_Data excerpts:_
☆ ☆ ☆ ☆
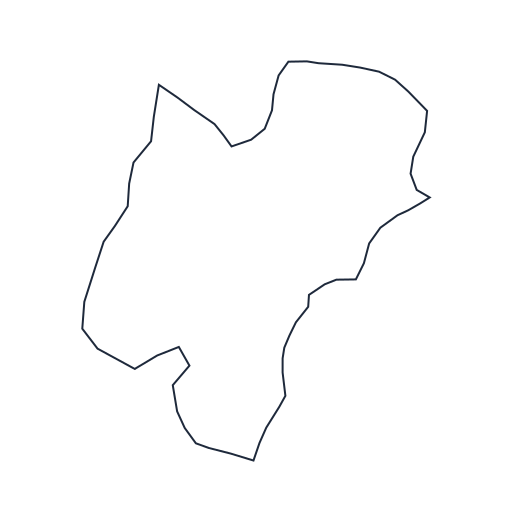 the district of Kiados, Cyprus, rotated 189°
{"feature_id": "46923920B15009716922247", "entity_name": "Kiados", "entity_type": "district", "adm_level": 2, "iso_a3": "CYP", "parent_name": "Cyprus", "parent_adm1": "", "projection": "mercator", "projection_center": [33.604, 35.258], "detail": "fine", "context": "isolated", "style": "outline", "palette": "slate", "viewbox_px": 512, "rotation_deg": 189, "n_neighbors": 0, "source": "geoboundaries", "source_scale": "gbopen_adm2", "svg_char_len": 972}
<svg xmlns="http://www.w3.org/2000/svg" viewBox="0 0 512 512"><g transform="rotate(189 256 256)"><path d="M286.1,61.6L272.6,59.0L250.1,56.9L226.5,53.6L223.3,71.9L219.0,88.1L209.4,110.7L205.1,122.5L211.5,145.1L213.7,159.1L213.7,169.9L210.5,182.8L206.2,196.8L196.5,214.0L197.6,225.9L183.7,238.8L172.9,245.2L153.7,248.5L148.3,265.7L146.2,286.1L137.6,303.4L122.6,318.4L112.9,324.9L102.2,333.5L93.6,341.0L107.6,346.4L116.2,361.5L116.2,378.7L108.6,404.6L109.7,426.1L131.2,442.2L146.2,451.9L163.3,457.3L182.6,458.4L200.8,458.4L224.4,456.2L236.2,456.2L254.4,453.0L261.9,437.9L264.0,418.5L263.0,402.4L267.3,383.0L279.0,370.1L297.3,360.4L306.9,370.1L317.6,379.8L340.1,390.6L358.3,400.2L378.7,409.9L378.7,377.6L377.6,352.9L391.6,329.2L392.6,307.7L390.5,285.1L400.1,263.5L408.7,246.3L413.0,219.4L418.4,183.9L416.2,157.0L398.0,139.7L358.1,125.5L338.0,142.3L318.0,154.1L304.6,137.3L318.0,115.4L309.6,90.2L299.5,75.0L286.1,61.6Z" fill="none" stroke="#1e293b" stroke-width="2"/></g></svg>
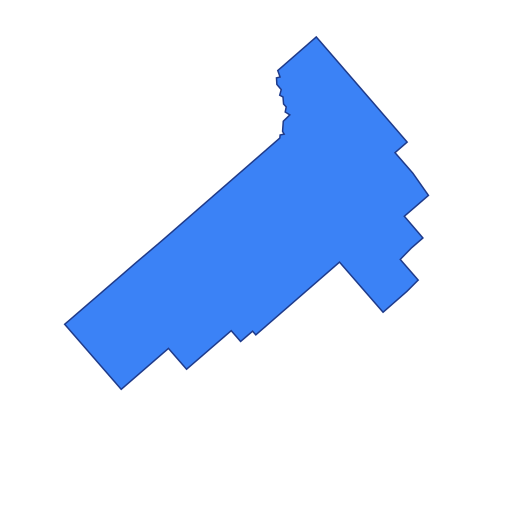 outline of Bingham, Idaho, United States of America, rotated 139°
{"feature_id": "52423323B26236891190043", "entity_name": "Bingham", "entity_type": "district", "adm_level": 2, "iso_a3": "USA", "parent_name": "United States of America", "parent_adm1": "Idaho", "projection": "robinson", "projection_center": [-112.557, 43.245], "detail": "fine", "context": "isolated", "style": "filled", "palette": "blue", "viewbox_px": 512, "rotation_deg": 139, "n_neighbors": 0, "source": "geoboundaries", "source_scale": "gbopen_adm2", "svg_char_len": 680}
<svg xmlns="http://www.w3.org/2000/svg" viewBox="0 0 512 512"><g transform="rotate(139 256 256)"><path d="M67.0,300.1L66.8,381.8L117.9,381.7L120.4,375.3L123.7,377.0L127.7,371.8L127.8,365.0L132.6,361.8L131.3,358.3L135.5,352.6L135.4,348.7L139.5,345.5L137.9,340.3L147.0,339.8L154.2,332.6L154.8,329.5L158.4,331.5L160.6,329.4L318.9,329.3L349.8,329.7L445.2,330.0L445.2,243.8L382.7,243.7L382.7,216.1L349.8,216.0L323.7,215.9L323.7,201.6L307.9,201.5L307.9,196.6L197.0,196.6L197.0,130.2L165.3,130.3L149.9,131.4L149.4,131.4L149.4,158.8L133.6,160.1L118.2,160.1L118.0,188.7L86.1,188.6L83.3,215.6L83.3,242.8L67.2,242.8L67.0,300.1Z" fill="#3b82f6" stroke="#1e3a8a" stroke-width="1.5"/></g></svg>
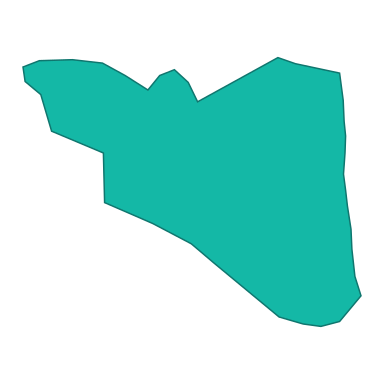 outline of Senador Georgino Avelino, Rio Grande do Norte, Brazil
{"feature_id": "56859067B48264665156526", "entity_name": "Senador Georgino Avelino", "entity_type": "district", "adm_level": 2, "iso_a3": "BRA", "parent_name": "Brazil", "parent_adm1": "Rio Grande do Norte", "projection": "albers", "projection_center": [-35.121, -6.162], "detail": "fine", "context": "isolated", "style": "filled", "palette": "teal", "viewbox_px": 384, "rotation_deg": 0, "n_neighbors": 0, "source": "geoboundaries", "source_scale": "gbopen_adm2", "svg_char_len": 556}
<svg xmlns="http://www.w3.org/2000/svg" viewBox="0 0 384 384"><path d="M279.1,317.0L303.2,324.0L320.9,326.4L339.6,321.5L361.0,295.8L354.9,276.4L351.9,249.2L351.0,229.2L347.4,205.9L345.6,190.2L343.5,174.1L345.0,153.0L345.6,136.0L344.1,121.2L343.2,100.3L339.6,73.1L295.4,63.7L277.9,57.6L197.6,101.8L188.2,82.4L174.4,69.7L159.7,75.5L147.9,90.0L125.1,75.5L102.5,63.1L72.4,59.7L39.3,60.7L23.0,67.0L25.1,81.5L40.8,94.6L51.6,131.2L103.4,153.0L104.6,202.6L152.7,223.5L191.3,243.8L214.4,263.4L279.1,317.0Z" fill="#14b8a6" stroke="#0f766e" stroke-width="1.5"/></svg>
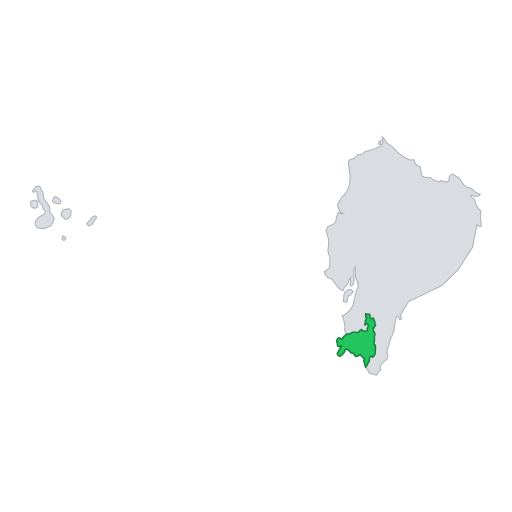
☆ ☆ ☆ ☆
_WRITTEN TASK:_
Reproduce all of the data above line for line, without any changes, and leave the pictures out of your copy.

_RESPONSE TO THE TASK:_
 the district of Kiados, Cyprus, rotated 189°
{"feature_id": "46923920B15009716922247", "entity_name": "Kiados", "entity_type": "district", "adm_level": 2, "iso_a3": "CYP", "parent_name": "Cyprus", "parent_adm1": "", "projection": "mercator", "projection_center": [33.604, 35.258], "detail": "fine", "context": "isolated", "style": "outline", "palette": "slate", "viewbox_px": 512, "rotation_deg": 189, "n_neighbors": 0, "source": "geoboundaries", "source_scale": "gbopen_adm2", "svg_char_len": 972}
<svg xmlns="http://www.w3.org/2000/svg" viewBox="0 0 512 512"><g transform="rotate(189 256 256)"><path d="M286.1,61.6L272.6,59.0L250.1,56.9L226.5,53.6L223.3,71.9L219.0,88.1L209.4,110.7L205.1,122.5L211.5,145.1L213.7,159.1L213.7,169.9L210.5,182.8L206.2,196.8L196.5,214.0L197.6,225.9L183.7,238.8L172.9,245.2L153.7,248.5L148.3,265.7L146.2,286.1L137.6,303.4L122.6,318.4L112.9,324.9L102.2,333.5L93.6,341.0L107.6,346.4L116.2,361.5L116.2,378.7L108.6,404.6L109.7,426.1L131.2,442.2L146.2,451.9L163.3,457.3L182.6,458.4L200.8,458.4L224.4,456.2L236.2,456.2L254.4,453.0L261.9,437.9L264.0,418.5L263.0,402.4L267.3,383.0L279.0,370.1L297.3,360.4L306.9,370.1L317.6,379.8L340.1,390.6L358.3,400.2L378.7,409.9L378.7,377.6L377.6,352.9L391.6,329.2L392.6,307.7L390.5,285.1L400.1,263.5L408.7,246.3L413.0,219.4L418.4,183.9L416.2,157.0L398.0,139.7L358.1,125.5L338.0,142.3L318.0,154.1L304.6,137.3L318.0,115.4L309.6,90.2L299.5,75.0L286.1,61.6Z" fill="none" stroke="#1e293b" stroke-width="2"/></g></svg>
 outline of Bingham, Idaho, United States of America, rotated 139°
{"feature_id": "52423323B26236891190043", "entity_name": "Bingham", "entity_type": "district", "adm_level": 2, "iso_a3": "USA", "parent_name": "United States of America", "parent_adm1": "Idaho", "projection": "robinson", "projection_center": [-112.557, 43.245], "detail": "fine", "context": "isolated", "style": "filled", "palette": "blue", "viewbox_px": 512, "rotation_deg": 139, "n_neighbors": 0, "source": "geoboundaries", "source_scale": "gbopen_adm2", "svg_char_len": 680}
<svg xmlns="http://www.w3.org/2000/svg" viewBox="0 0 512 512"><g transform="rotate(139 256 256)"><path d="M67.0,300.1L66.8,381.8L117.9,381.7L120.4,375.3L123.7,377.0L127.7,371.8L127.8,365.0L132.6,361.8L131.3,358.3L135.5,352.6L135.4,348.7L139.5,345.5L137.9,340.3L147.0,339.8L154.2,332.6L154.8,329.5L158.4,331.5L160.6,329.4L318.9,329.3L349.8,329.7L445.2,330.0L445.2,243.8L382.7,243.7L382.7,216.1L349.8,216.0L323.7,215.9L323.7,201.6L307.9,201.5L307.9,196.6L197.0,196.6L197.0,130.2L165.3,130.3L149.9,131.4L149.4,131.4L149.4,158.8L133.6,160.1L118.2,160.1L118.0,188.7L86.1,188.6L83.3,215.6L83.3,242.8L67.2,242.8L67.0,300.1Z" fill="#3b82f6" stroke="#1e3a8a" stroke-width="1.5"/></g></svg>
 outline of Senador Georgino Avelino, Rio Grande do Norte, Brazil
{"feature_id": "56859067B48264665156526", "entity_name": "Senador Georgino Avelino", "entity_type": "district", "adm_level": 2, "iso_a3": "BRA", "parent_name": "Brazil", "parent_adm1": "Rio Grande do Norte", "projection": "albers", "projection_center": [-35.121, -6.162], "detail": "fine", "context": "isolated", "style": "filled", "palette": "teal", "viewbox_px": 384, "rotation_deg": 0, "n_neighbors": 0, "source": "geoboundaries", "source_scale": "gbopen_adm2", "svg_char_len": 556}
<svg xmlns="http://www.w3.org/2000/svg" viewBox="0 0 384 384"><path d="M279.1,317.0L303.2,324.0L320.9,326.4L339.6,321.5L361.0,295.8L354.9,276.4L351.9,249.2L351.0,229.2L347.4,205.9L345.6,190.2L343.5,174.1L345.0,153.0L345.6,136.0L344.1,121.2L343.2,100.3L339.6,73.1L295.4,63.7L277.9,57.6L197.6,101.8L188.2,82.4L174.4,69.7L159.7,75.5L147.9,90.0L125.1,75.5L102.5,63.1L72.4,59.7L39.3,60.7L23.0,67.0L25.1,81.5L40.8,94.6L51.6,131.2L103.4,153.0L104.6,202.6L152.7,223.5L191.3,243.8L214.4,263.4L279.1,317.0Z" fill="#14b8a6" stroke="#0f766e" stroke-width="1.5"/></svg>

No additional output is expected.